Request: Only the lines of the data below from the one with "Snow Goer Store" through the one with "Privacy Policy" are wanted. Repeat them exactly.

Information provided:
BEGIN
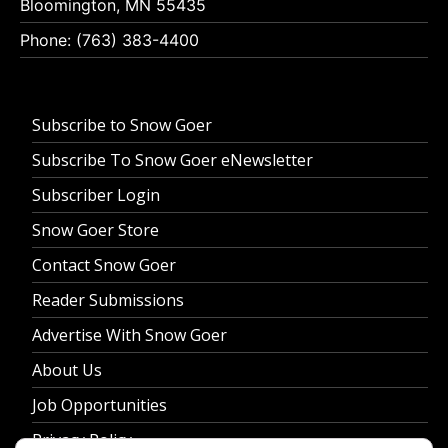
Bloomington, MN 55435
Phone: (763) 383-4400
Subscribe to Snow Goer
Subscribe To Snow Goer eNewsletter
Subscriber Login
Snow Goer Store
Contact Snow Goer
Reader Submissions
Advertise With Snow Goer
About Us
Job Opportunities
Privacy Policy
END
BEGIN
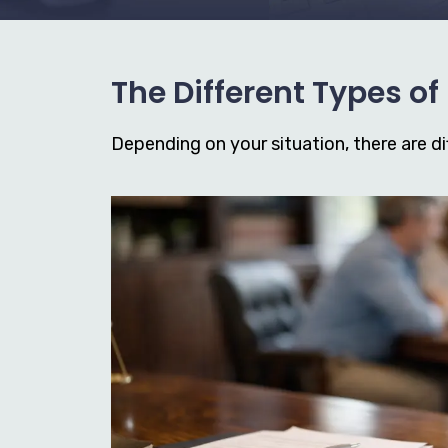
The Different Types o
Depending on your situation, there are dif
END
Response to this exercise:
Snow Goer Store
Contact Snow Goer
Reader Submissions
Advertise With Snow Goer
About Us
Job Opportunities
Privacy Policy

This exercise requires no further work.